1. Use the [Cloud9 Environment](https://github.com/uTensor/cloud9-installer)
## Build Instruction
1. Import the project:
```
$ mbed import https://github.com/uTensor/utensor-mnist-demo
```
### Train the model
**Note**
- The repository contains reference model files. You may choose to skip to the [**Prepare the mbed project**](#prepare-the-mbed-project) section.
- If you prefer traditional Python scripts rather than notebooks, check out `tensorflow-models/deep_mlp.py`. This script contains all the same code as the notebook.
The process of training and validating the model is exactly the same as in traditional machine learning workflows. This example trains a fully connected neural net with two hidden layers to recognize handwritten digits from the MNIST dataset, but you can apply the concepts to an application of your choice.
### Jupyter Notebook *(Optional)*
In preparation for code generation, you must freeze the TensorFlow model. Freezing a model stores learned graph parameters in a protobuf file.
1. Train the Tensorflow model
1. Launch IPython `jupyter notebook` 
1. Open the `tensorflow-models/deep_mlp.ipynb`
1. Select `Kernel/Restart & Run All`. This will build a 2 layer NN then train, quantize, and save the model in `tensorflow-models/mnist_model/deep_mlp.pb`.

1. Go back to project root directory
### Generate embedded C++ code
You can get the output node names from the IPython notebook. This will create a `models` directory. The `models` contains the embedded code interface for making inferences in your applications and relevant C++ source code associated with the *learned* weights and architecture of the neural net. Please refer to the [uTensor-cli](https://github.com/uTensor/utensor_cgen) for installation and usage instructions.
```
# from project root, run:
$ utensor-cli convert tensorflow-models/mnist_model/deep_mlp.pb --output-nodes=y_pred
```
### Prepare the mbed project
This example builds a handwriting recognition application using Mbed and the generated model, but you can apply these concepts to your own projects and platforms. This example uses the **ST-Discovery-F413H** because it has a touch screen and SD card built in, but you could just as easily build the application using plug-in components.
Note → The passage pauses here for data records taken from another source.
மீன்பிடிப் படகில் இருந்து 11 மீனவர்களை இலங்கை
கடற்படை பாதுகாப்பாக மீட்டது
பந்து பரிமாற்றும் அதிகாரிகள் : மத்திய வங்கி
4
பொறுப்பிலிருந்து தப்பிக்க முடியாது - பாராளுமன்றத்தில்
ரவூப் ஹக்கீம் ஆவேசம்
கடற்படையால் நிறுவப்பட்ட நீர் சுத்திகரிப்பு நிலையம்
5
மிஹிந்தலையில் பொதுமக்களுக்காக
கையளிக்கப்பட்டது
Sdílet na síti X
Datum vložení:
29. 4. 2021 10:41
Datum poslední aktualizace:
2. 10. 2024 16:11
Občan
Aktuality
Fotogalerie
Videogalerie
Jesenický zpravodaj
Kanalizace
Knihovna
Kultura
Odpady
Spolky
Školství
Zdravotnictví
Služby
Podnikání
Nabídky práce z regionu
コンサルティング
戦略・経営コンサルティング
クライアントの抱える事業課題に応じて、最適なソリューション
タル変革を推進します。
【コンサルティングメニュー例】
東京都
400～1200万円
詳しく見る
1. Run `mbed deploy`, this fetches the necessary libraries like uTensor
1. Build the mbed project:
```
$ mbed compile -m DISCO_F413ZH -t GCC_ARM
```
1. Finally flash your device by dragging and dropping the binary from `BUILD/DISCO_F413ZH/GCC_ARM/utensor-mnist-demo.bin` to your device.
# Playing with the application
After drawing a number on the screen press the blue button to run inference, uTensor should output its prediction in the middle of the screen. Then press the reset button.
[](https://www.youtube.com/watch?v=FhbCAd0sO1c)
**Note**: The model used in training is very simple and has suboptimal accuracy in practice.